▶ **Text extract**:
------------
In this example, we want to access the <a href="https://neo.gsfc.nasa.gov/">NASA Earth Observations (NEO)</a> website to obtain the AOT measurements for a given day or a range of days (from 2000 to present).

## <font color="blue">Manipulating data for a day</font>

__Access the website__

In [None]:
aot_url = "https://neo.gsfc.nasa.gov/view.php"

In [None]:
payload = {
    'datasetId': 'MODAL2_M_AER_OD',
    'date': '2024-12-01'
}

In [None]:
aot_source = access_website(aot_url, payload=payload)

__Parse the webpage and print its content__

In [None]:
aot_soup = bso(aot_source.text, 'html.parser')
print(aot_soup.prettify)

__Gather all the lines with `href` tag__

In [None]:
href_tags = aot_soup.find_all(href=True)

__Find the `http` address that has the word `CSV`. That will give us the remote location of the file we want to read.__

In [None]:
for tag in href_tags:
    loc_url = tag["href"]
    if "csv" in loc_url.lower():
        csv_url = loc_url
        break

In [None]:
csv_url

__Clean the url__

In [None]:
def remove_after_substring(text: str, substring: str) -> str:
    """
    Remove all characters in text after the substring.
    """
    index = text.find(substring)
    if index != -1:
        return "".join([text[:index], substring])
------------
▶ **Provided data**:

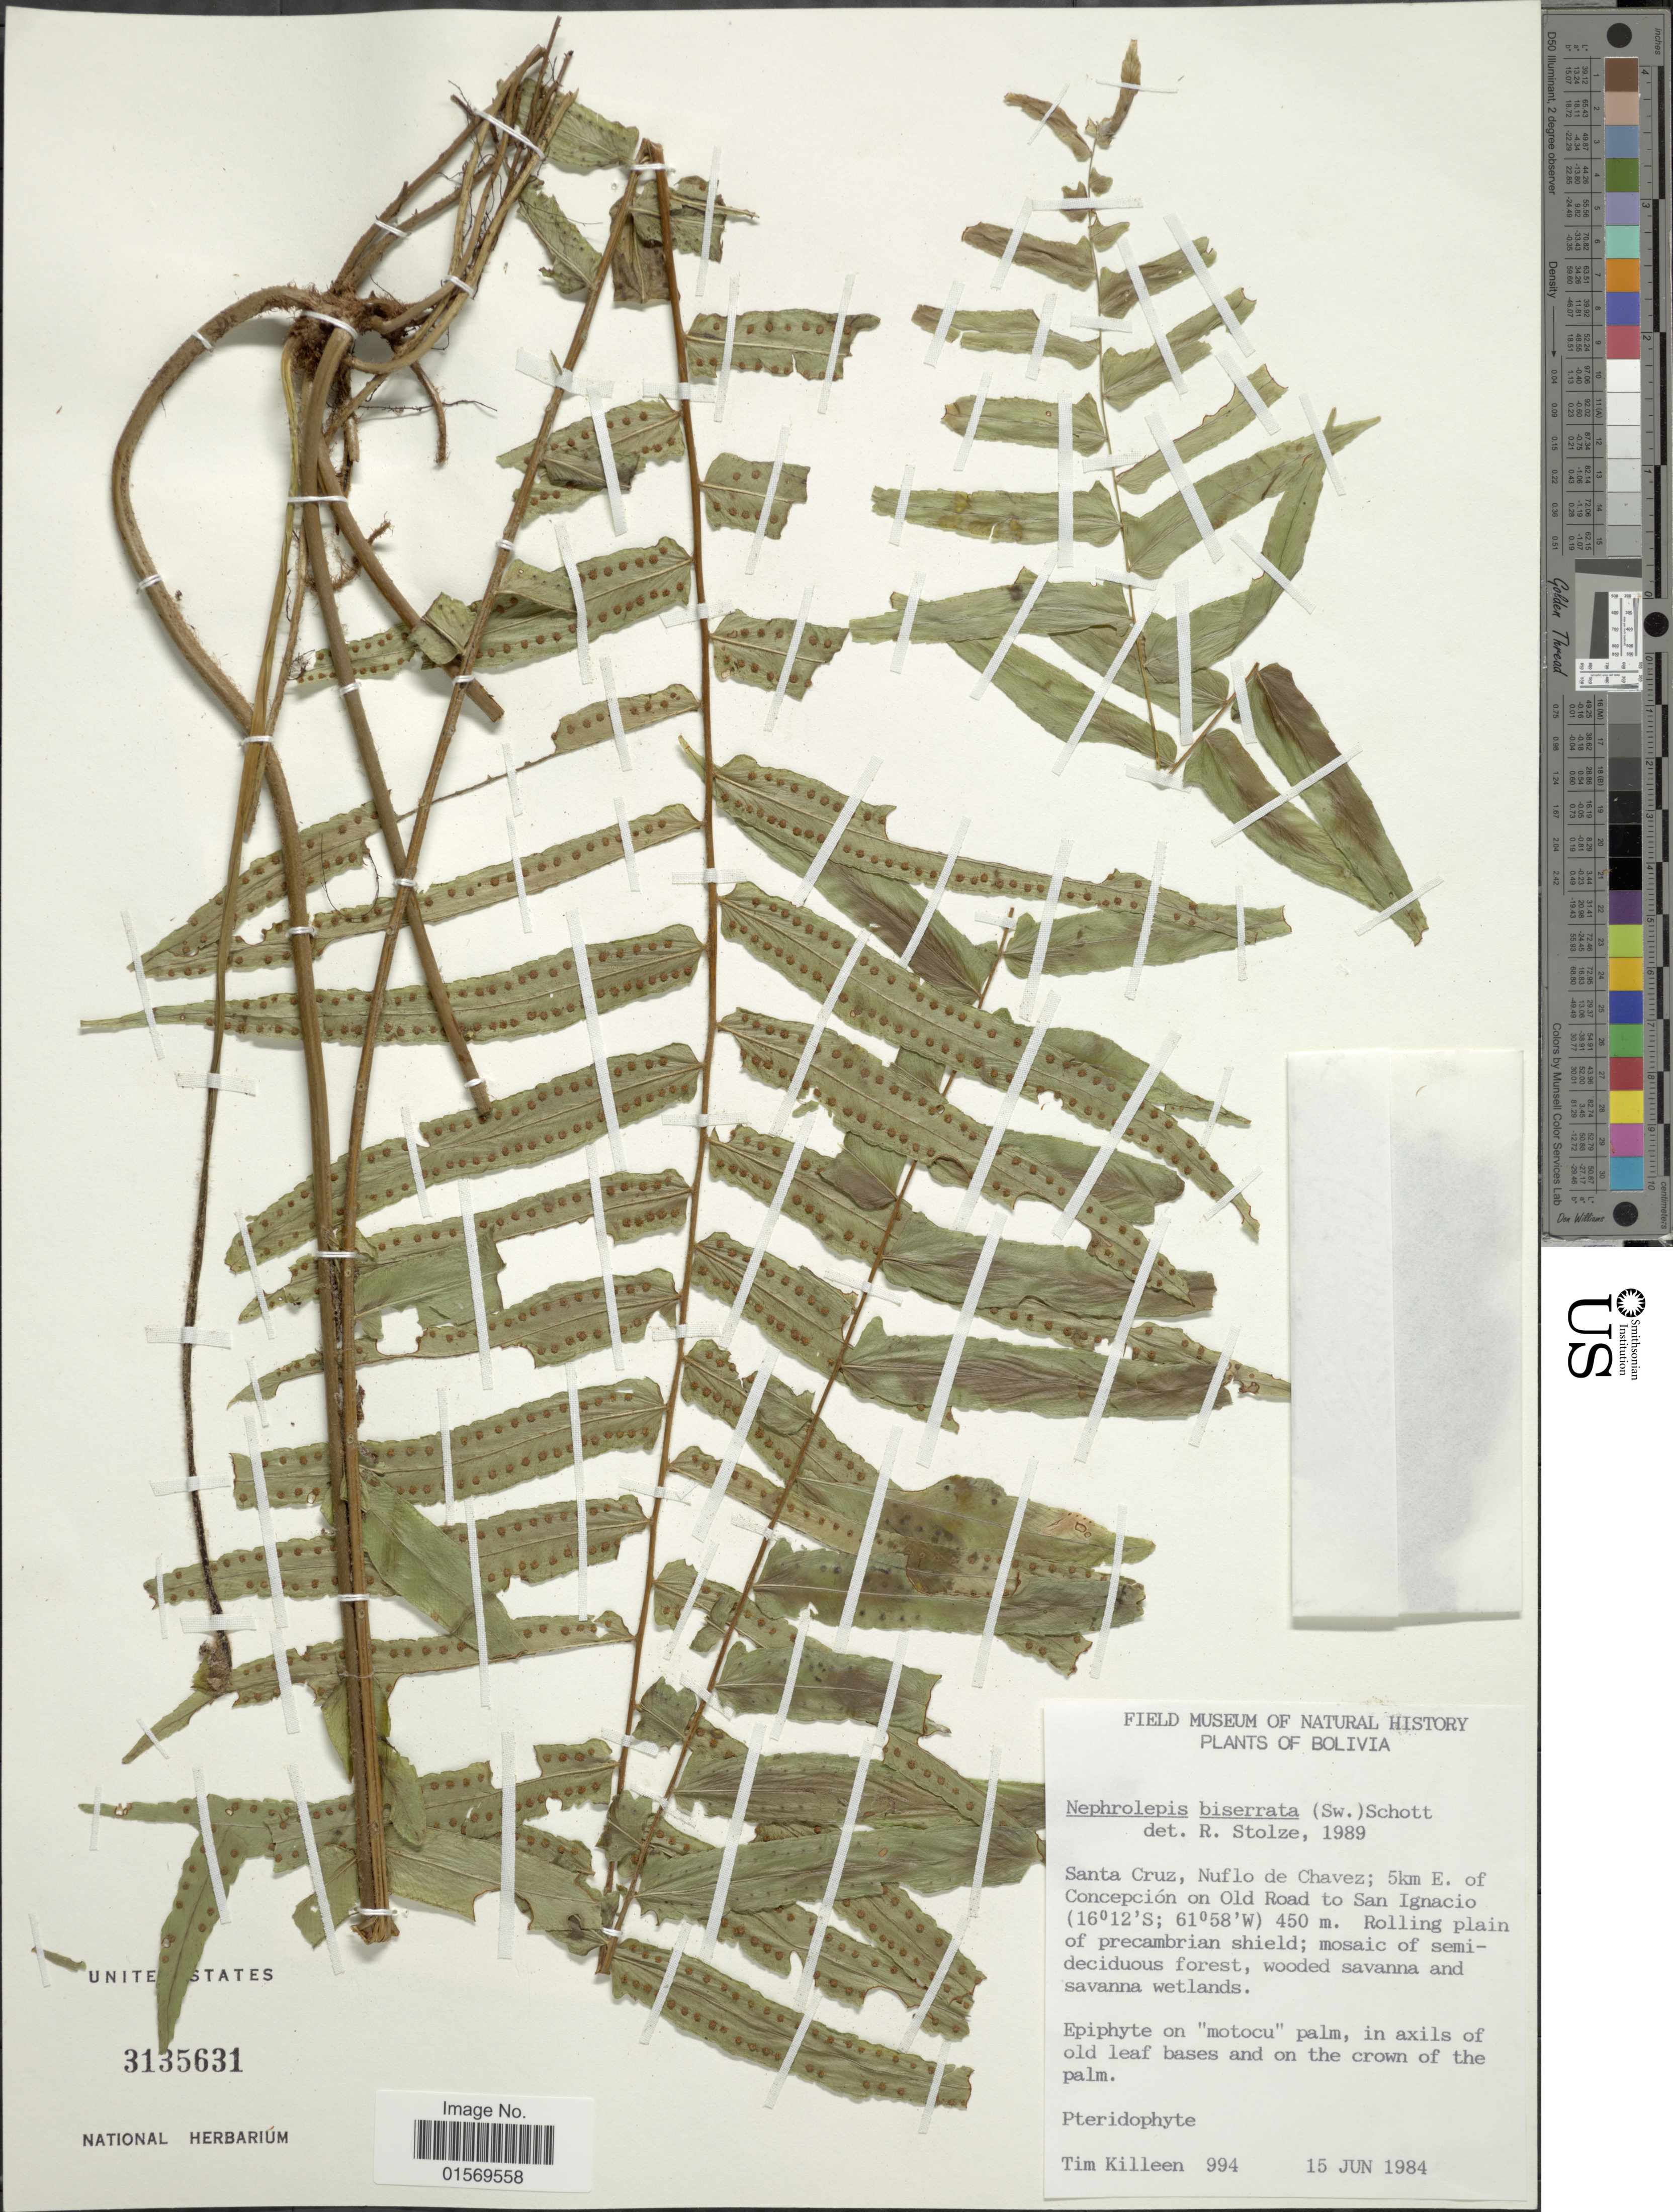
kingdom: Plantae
------------
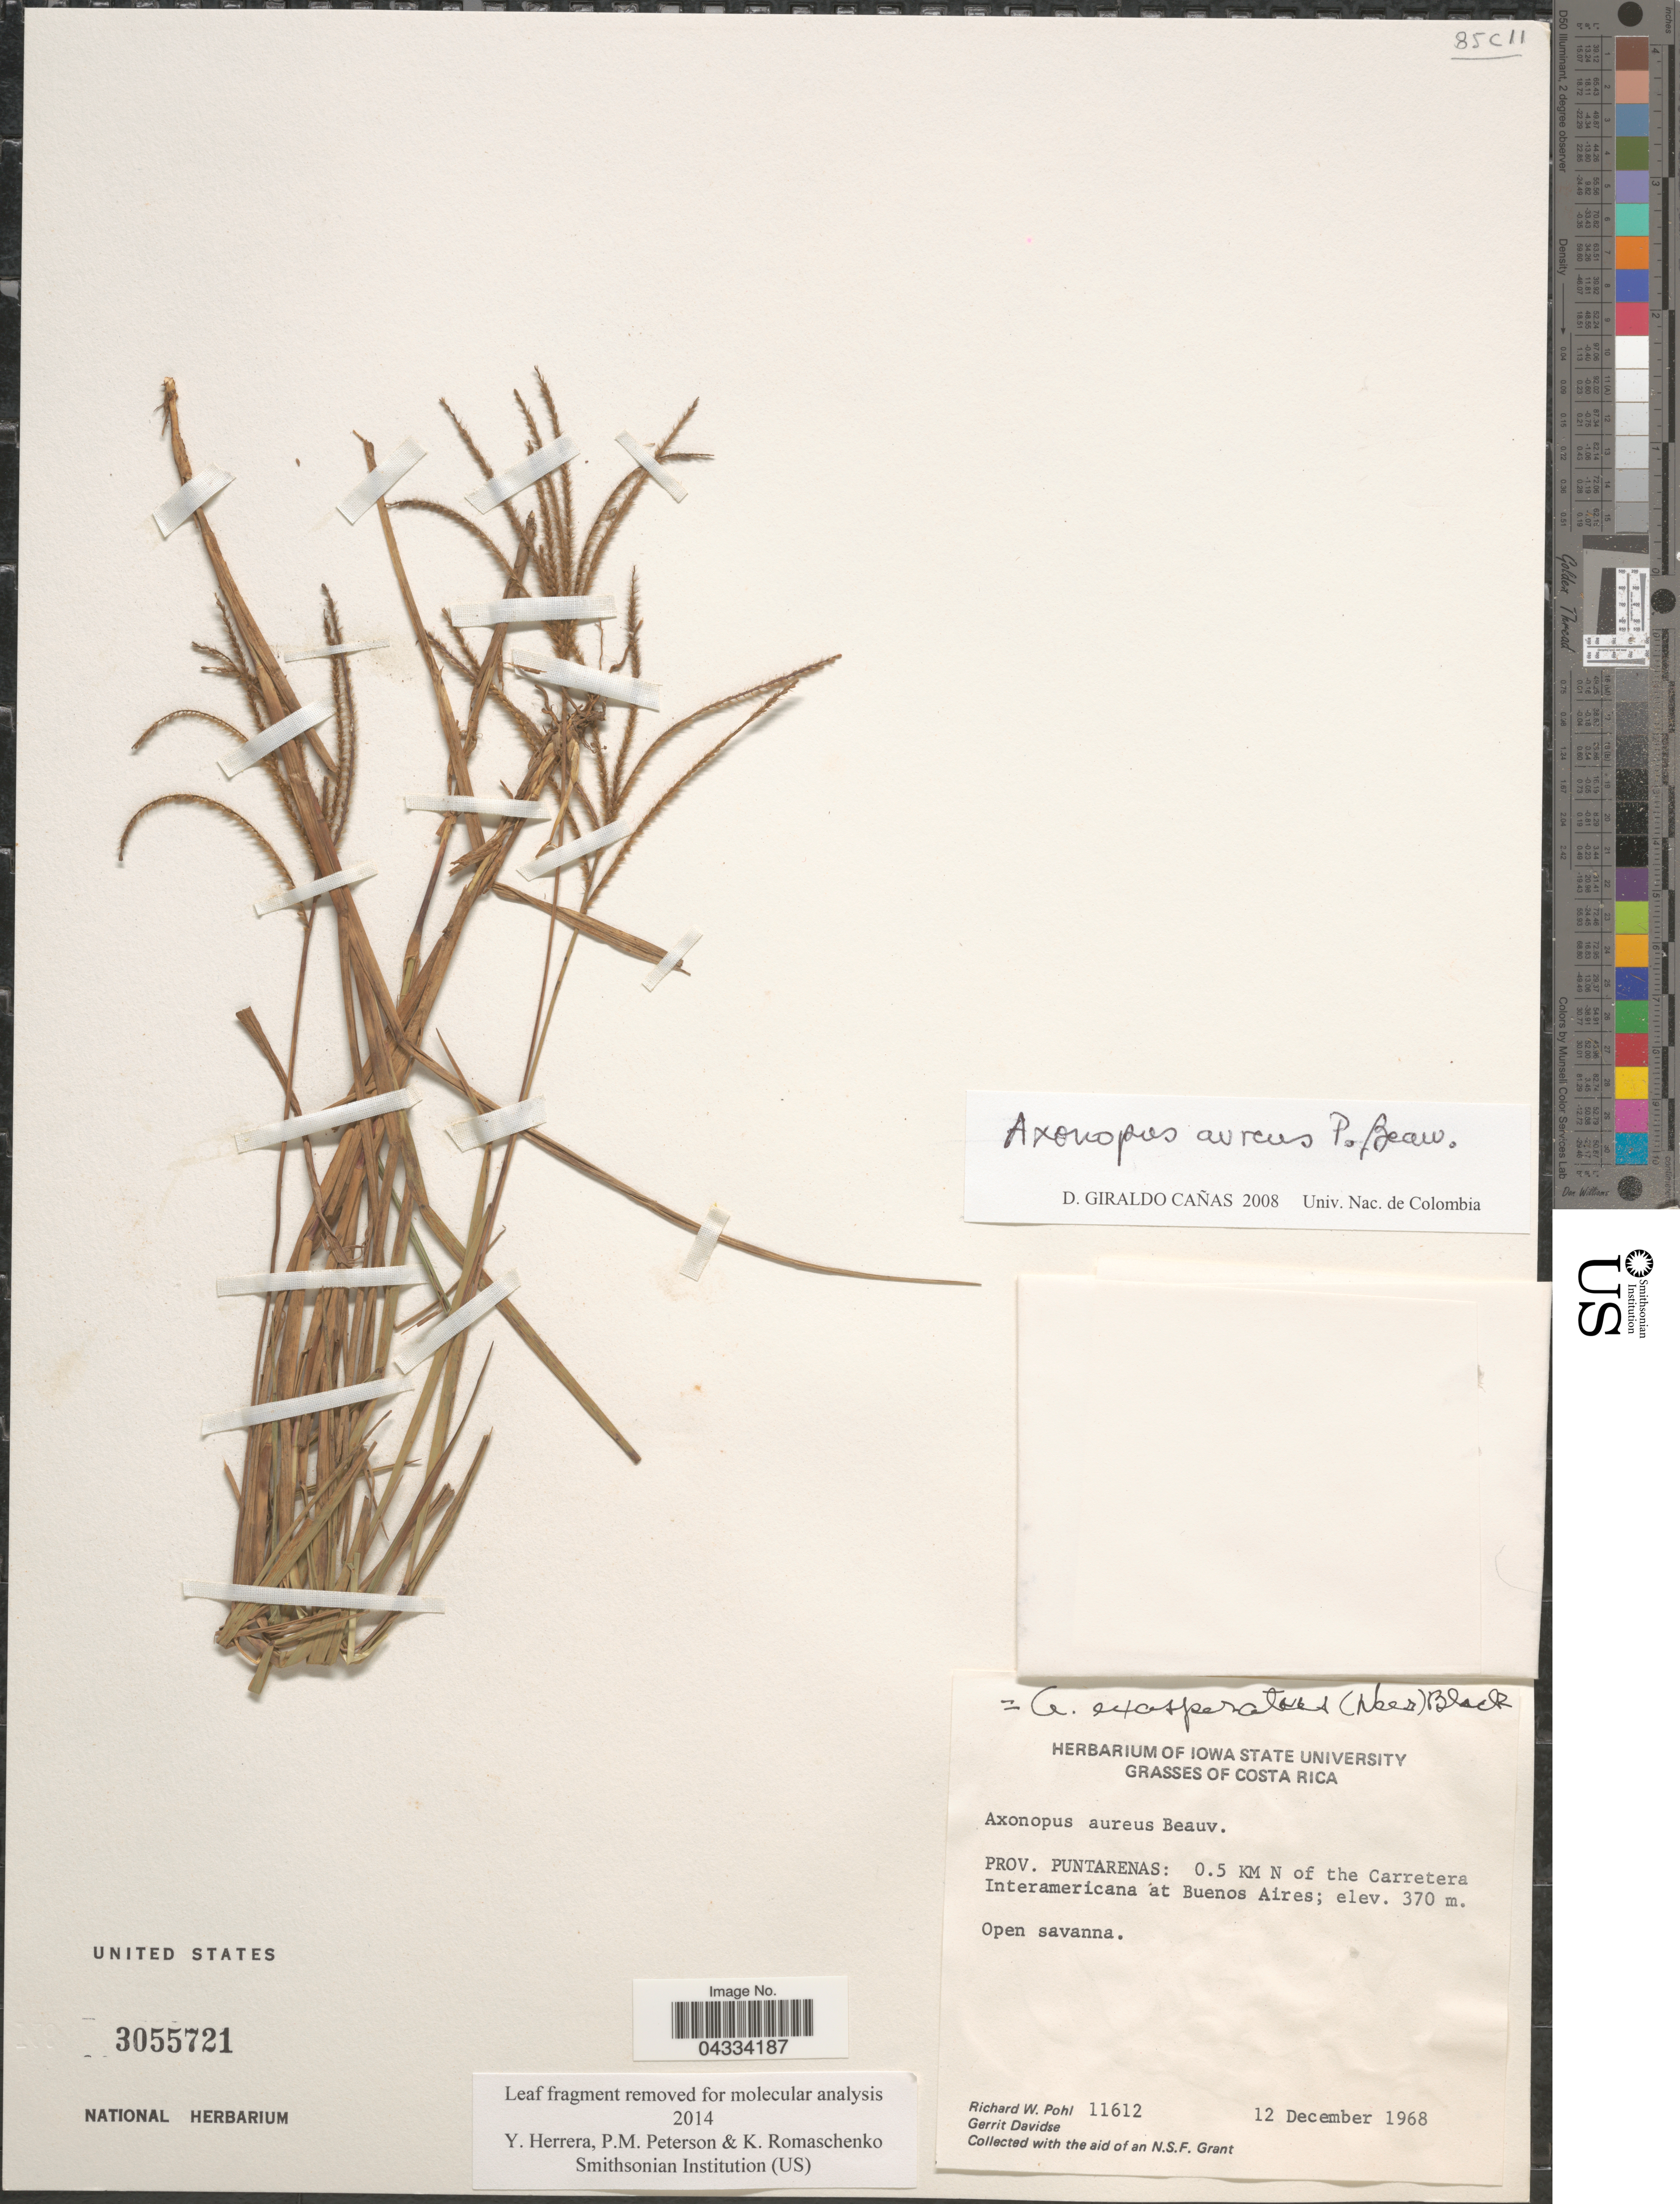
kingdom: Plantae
------------
▶ **Task list**:
1. Answer these about the notebook excerpt:
(a) What value is given for 'datasetId' in the payload?
(b) Which parser is passed to bso when the webpage is parsed?
(c) From what year are the AOT measurements available, according to the opening sentence?
2. List the bold step headings in the notebook excerpt, in order.

▶ **Answers in order**:
1.
(a) 'MODAL2_M_AER_OD'
(b) 'html.parser'
(c) 2000

2.
Access the website
Parse the webpage and print its content
Gather all the lines with `href` tag
Find the `http` address that has the word `CSV`. That will give us the remote location of the file we want to read.
Clean the url